By Tosca Lee
Published by Howard Books
Back Cover: Based on extensive research into the life and times of Judas Iscariot, this triumph of fiction storytelling by the author of Havah: The Story of Eve revisits one of biblical history’s most maligned figures and brings the world he inhabited vividly to life.
In Jesus, Judas believes he has found the One—the promised Messiah and future king of the Jews, destined to overthrow Roman rule. Galvanized, he joins the Nazarene’s followers, ready to enact the change he has waited for all his life. But soon Judas’s vision of a nation free from Rome is crushed by the inexplicable actions of the Nazarene himself, who will not bow to social or religious convention—who seems, in the end, to even turn against his own people. At last, Judas must confront the fact that the master he loves is not the liberator he hoped for, but a man bent on a drastically different agenda.
Iscariot is the story of Judas, from his tumultuous childhood to his emergence as the man known to the world as the betrayer of Jesus. But even more, it is a singular and surprising view into the life of Jesus that forces us to reexamine everything we thought we knew about the most famous—and infamous—religious icons in history.
Review: Tosca Lee drops you on the streets of Capernaum, Jerusalem. You will see the sights, hear the sounds and live life through the mind and heart of Judas Iscariot. You’ll feel his pain, and despair as Roman armies rule in the land.
Your heart will ache as you read about his turbulent childhood and grieve with him about the horrific experiences as a grown man.
He was a devout Jew who was a keeper of the law and wanted to be a teacher of it. Tragedy strikes and he knows in his heart of hearts he will fail to live up to the standard set by the “law” he loved so much.
Judas was tormented by the law; this author did a brilliant job of showing the struggle everyone had following the “law”. I could see clearly how Jesus came to set us free of our bondage to the law! Hallelujah!
I’m thrilled to have received a review copy of this enlightening, gritty novel, rich in historical detail that helped bring the people and time period to life. This author soaked herself in over a hundred books, lectures, documentaries, commentaries, sermons, and collected articles even went to Israel to see firsthand where Jesus walked.
Tosca Lee wrote this novel through Judas eyes. This enabled me catch a glimpse of what Jesus ministry looked like through his disciple’s understanding. It also gave me a peek of the crowd Jesus spoke to filled with stalkers, followers and plotters. The stakes were high for the twelve but they felt it was worth the price to follow him.
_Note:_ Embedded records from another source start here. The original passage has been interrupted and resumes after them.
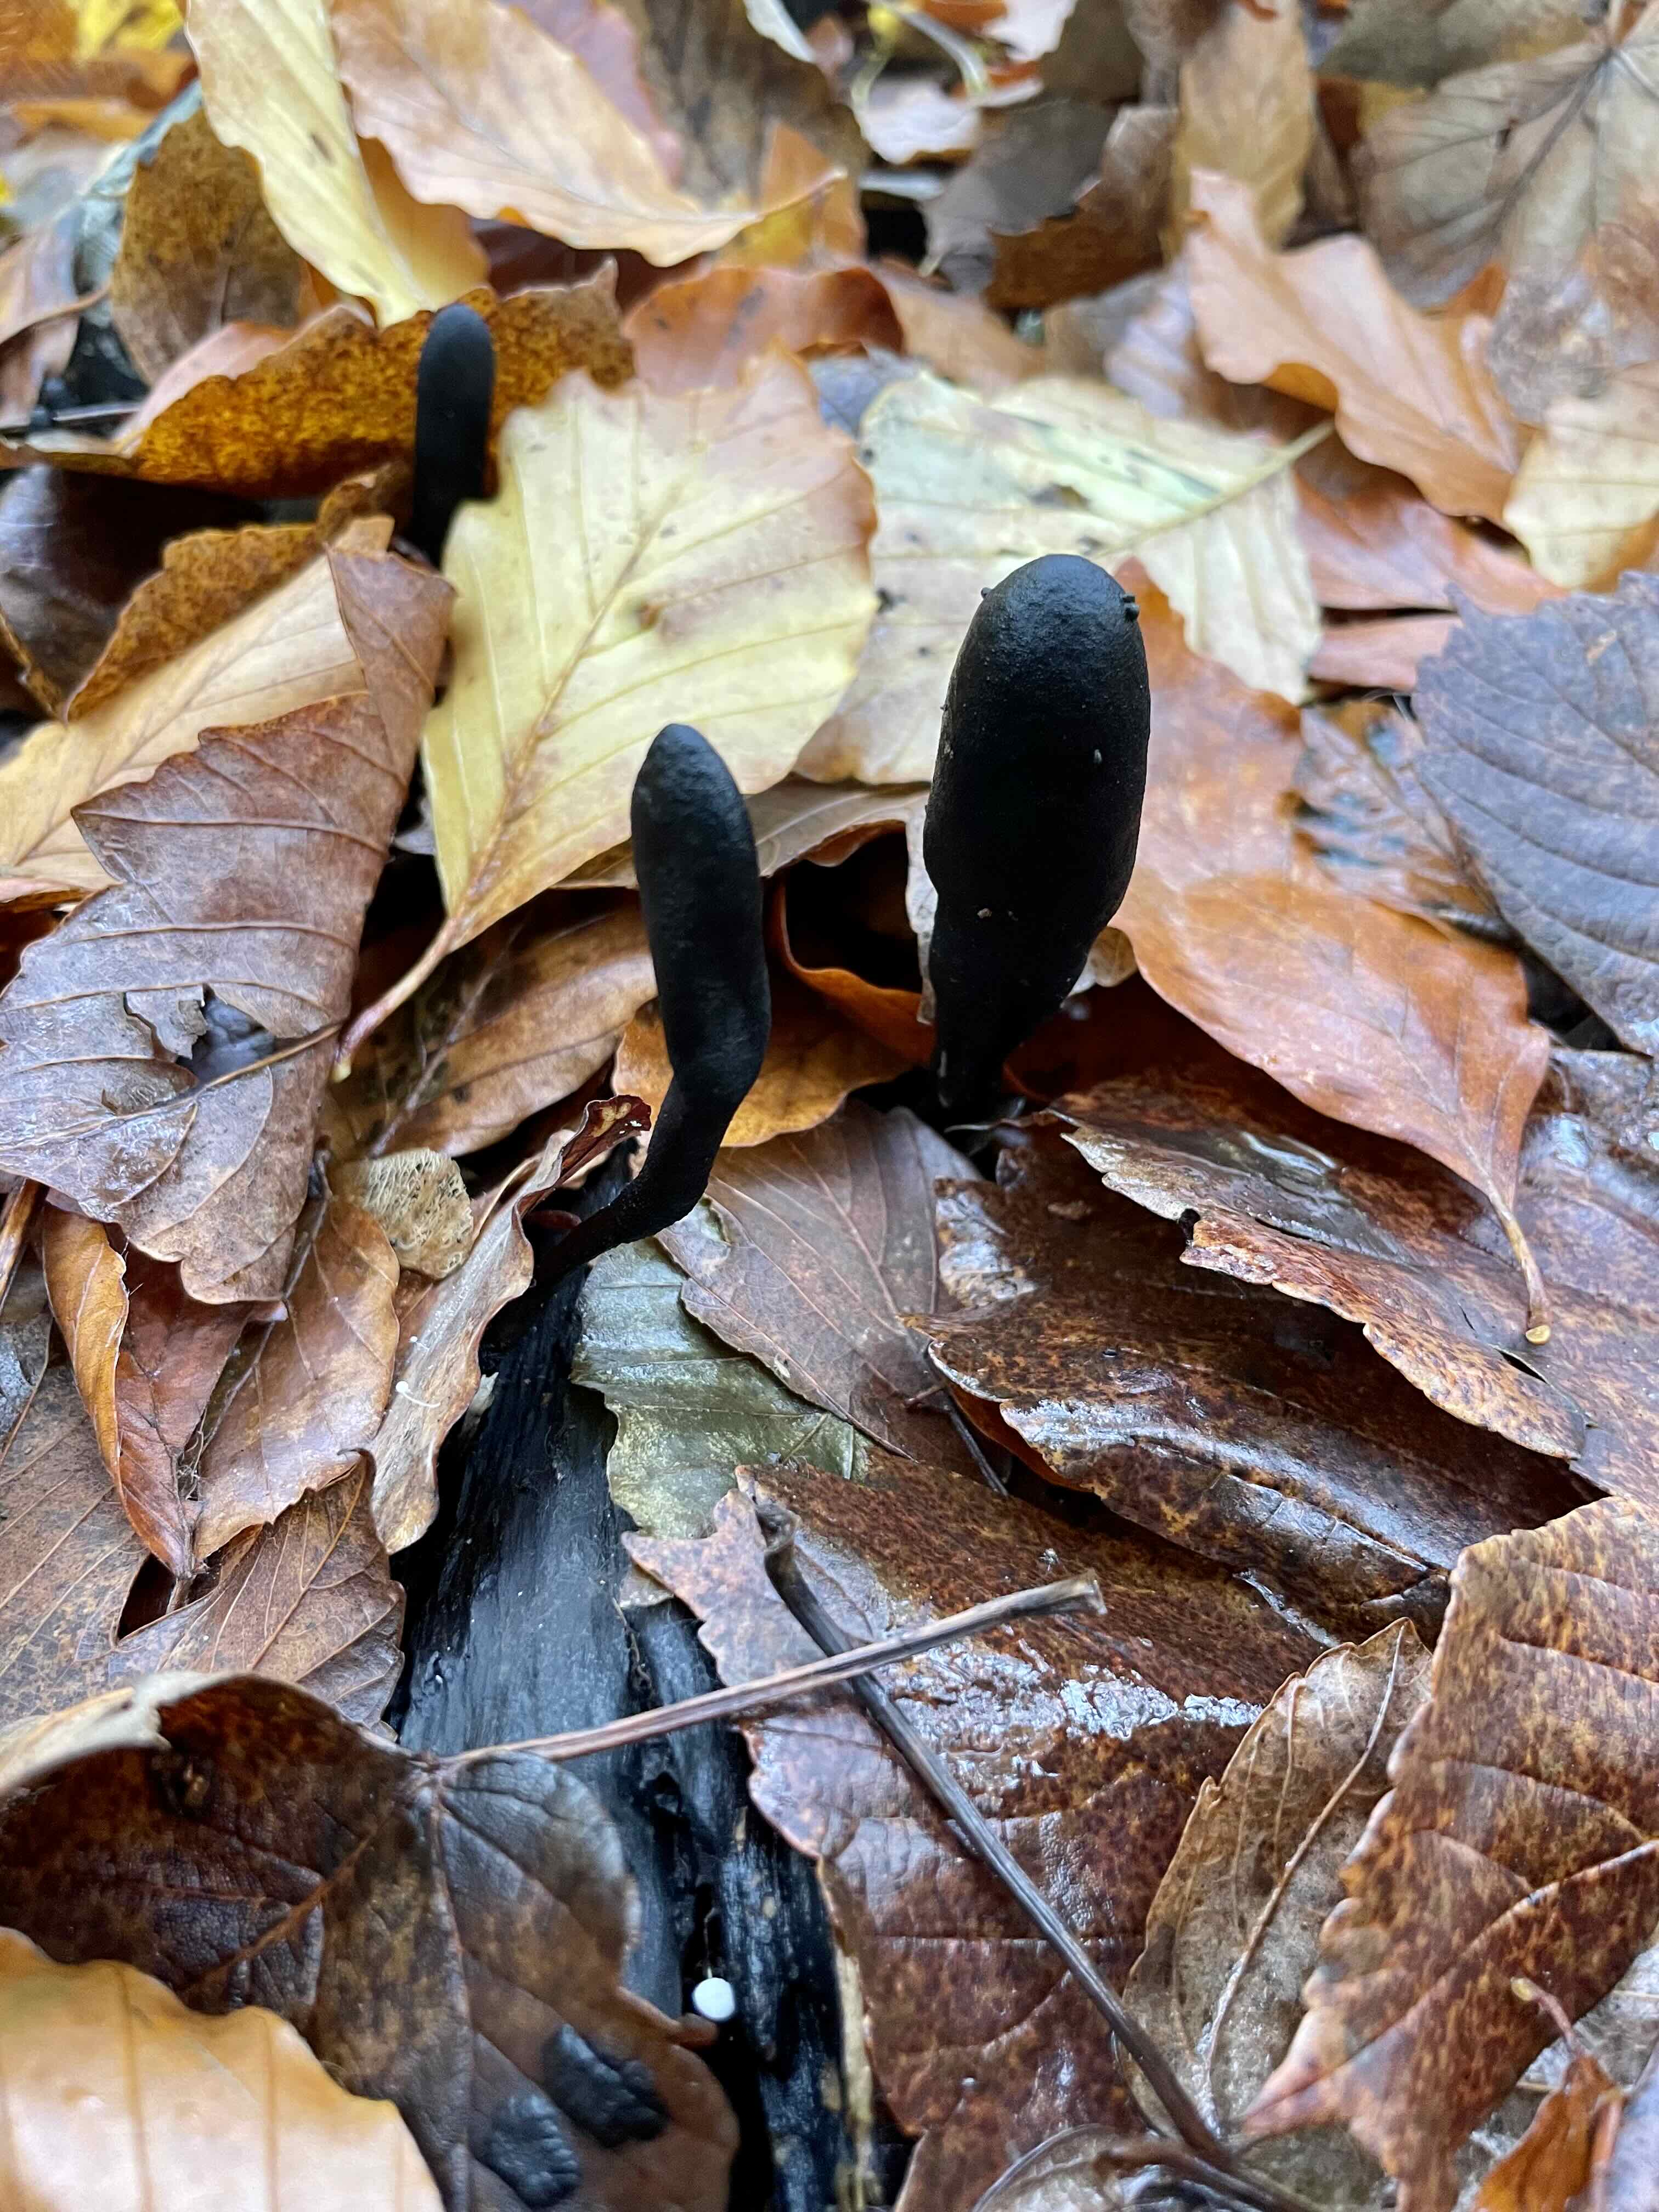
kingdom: Fungi
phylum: Ascomycota
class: Sordariomycetes
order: Xylariales
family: Xylariaceae
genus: Xylaria
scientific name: Xylaria longipes
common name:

This author takes her time in laying the ground work and having the reader experience Judas’ development of how he lived and thought. It was realistic and tragic. Judas agonized over Jesus’ situation as the crowds grew bigger, he became more popular and the awareness of the Pharisee and Sadducees’ plot to push Jesus into an offence they could kill him for. Judas felt Jesus didn’t see this happening as he spoke. Tosca captured the political unrest and what was happening around Jesus as he spoke.
Could Judas have been trying to protect Jesus? He felt he knew the law better than Jesus did? Could the religious leaders lead Judas down a path they knew he would take in order to protect his master, Jesus?
Tosca Lee has readers experience Jesus’ ministry through Judas eyes as one of the 12 chosen disciples. Judas felt peace around Jesus and grew to love him like the others. I like how she showed the disciples didn’t get Jesus and they were standing right next to him. He spoke in riddles they said.
Here’s a peek into Tosca’s novel. Jesus tells the man at the Siloam pool, take up your mat and walk. Judas thinks, “That day I understood, if I had not fully before, that Jesus was more than a mystery, more than unconventional, more than a faction able to unite some and divide others.
He was dangerous – to himself and to all of us who followed him…He was the gatherer of multitudes, this Jesus. A man of questioned birth, who claimed the Lord himself, was his father…and then he healed on the Sabbath in violation of God’s law. Man of contradictions! Didn’t he know that there were those who might seek his ruin for this?...He spoke in riddles. He was a riddle himself.”
Judas went on to say, “Our numbers grew. I was nervous because I knew Herod’s spies were everywhere. The Pharisees already conspired against us; soon Herod would come for my master as surely as he had for John the Baptist. We were running out of time…I was also elated because that meant soon the day would come. Jesus would have to proclaim himself- by Passover, I was certain.”
This is a book to be experienced. It will help you slip into the time period and feel Judas and the twelve disciples struggle. This is a haunting tale that helped me prepare my heart and mind for this years’ Easter Celebration. I’ve seen this story with fresh eyes as I went back to scripture and re-read these events, you will too.